_Given text:_
────────

Financial collapse after a seven year illness and the loss of his family led Madou Traoere, 35, to flee his village of Sinzani in north eastern Mali to find a better life in the capital Bamako, but ever since he arrived seven years ago he has been living on the streets begging for scraps and small change.

The Mali Ministry of Planning estimates up to 5,000 beggars eke out an existence on the streets of Bamako, and the number is rising at a rate of 5 percent a year.

These are among the most destitute and marginalised people in one of the 10 poorest places in the world.

Beggars are found everywhere, and are resorting to ever-more desperate measures to survive, even stealing money left by mourners at cemeteries.

The phenomenon is driven by urbanisation, growing poverty and a breakdown of the country’s social fabric, as well as the tradition of begging practiced by Koranic students or ‘talibes’, academics and government officials told IRIN. ‘Talibes’ are children who follow a Koranic teacher and traditionally beg as a way of submitting to God.

Urbanisation and social breakdown

Professor Badra Alou Macalou, who teaches development and geography at the University of Bamako, told IRIN the problem is getting worse because of growing numbers of adult villagers moving to the city in search of work.

“People in the interior [of the country] where poverty is increasingly fierce, think there is everything in Bamako. But when confronted by the harsh reality of the capital, they end up becoming beggars,” he said.

As a result, Bamako has now expanded beyond its official city limits, with new districts emerging on its outskirts, causing tension over land management and social divisions between new and old inhabitants, said Mamane Touré, a surveyor at the Bamako town hall.

Farmers and semi-nomadic pastoralists living in the Sahelian and Sahelo-Saharan areas of the country are the poorest people in Mali, according to the United Nations Development Programme (UNDP), and it is becoming more difficult for them to sustain themselves through farming.

This rural to urban population movement is backed up by global trends from the United Nations Population Fund (UNFPA), which estimates that by 2030 the number of people living in cities will rise from 3.3 to 5 billion, with 95 percent of this growth occurring in developing countries.

[IRIN presents Tomorrow's Crises Today: the humanitarian impact of urbanisation - the book ]

Adult beggars neglected

Sangaré Coumba, member of a non-governmental organisation (NGO), The Association of Women for the Development of Faladie, said the government and aid agencies focus most of their support efforts on child beggars or ‘talibes’ overlooking the problem of adult begging in the process.

The problem of child begging is widespread in Mali’s towns and cities, according to local NGO Mali Enjeu (ME) which conducted a survey of over 11,000 students in Koranic schools in Bamako and Ségou, 250km to the northeast of Bamako in 2005. The survey found a quarter of students, particularly boys, survive only through the proceeds of begging.

────────

_Images with bounding boxes:_
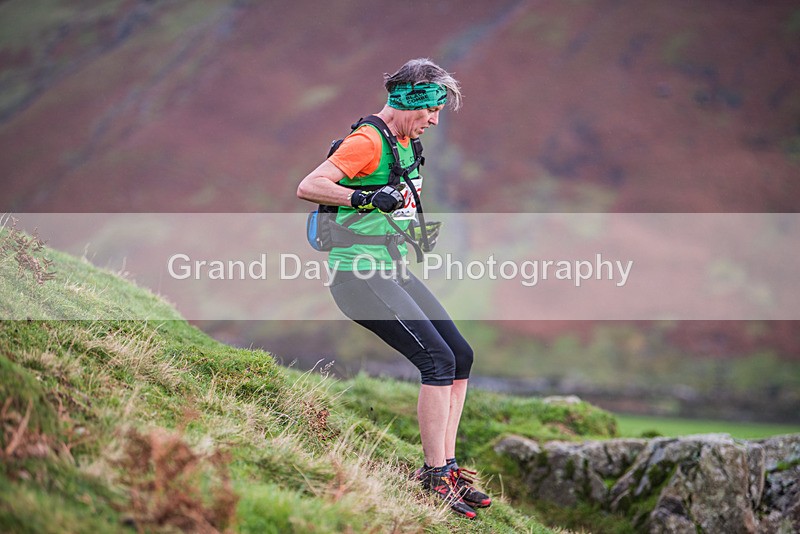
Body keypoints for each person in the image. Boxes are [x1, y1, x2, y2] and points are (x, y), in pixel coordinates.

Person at [297, 58, 490, 519]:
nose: (435, 120)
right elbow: (310, 185)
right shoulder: (366, 141)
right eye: (432, 111)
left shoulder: (404, 142)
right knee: (437, 360)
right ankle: (434, 474)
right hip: (359, 276)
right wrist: (363, 197)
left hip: (391, 268)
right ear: (411, 101)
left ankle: (447, 467)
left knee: (460, 355)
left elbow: (395, 198)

────────

_Work task A:_ Transcribe the article on begging in Bamako from "As a result, Bamako" up to and including "Bamako town hall.".
_Work task B:_
Using the article on begging in Bamako, answer these:
(i) How many beggars does the Mali Ministry of Planning estimate live on the streets of Bamako?
(ii) How far from Bamako is Ségou, and in what direction?
(iii) What job does Mamane Touré hold?
_Work task C:_
Decide whether each statement agrees with the article on begging in Bamako, backing each answer with a quote from it:
(i) Madou Traoere comes from a village in north eastern Mali.
(ii) The number of beggars in Bamako is growing by 10 percent a year.
(iii) The Mali Enjeu survey found that half of the students survive only by begging.

_Exercise response A:_
As a result, Bamako has now expanded beyond its official city limits, with new districts emerging on its outskirts, causing tension over land management and social divisions between new and old inhabitants, said Mamane Touré, a surveyor at the Bamako town hall.

_Exercise response B:_
(i) Up to 5,000.
(ii) 250km to the northeast.
(iii) He is a surveyor at the Bamako town hall.

_Exercise response C:_
(i) Yes: "flee his village of Sinzani in north eastern Mali"
(ii) No: "the number is rising at a rate of 5 percent a year"
(iii) No: "The survey found a quarter of students, particularly boys, survive only through the proceeds of begging."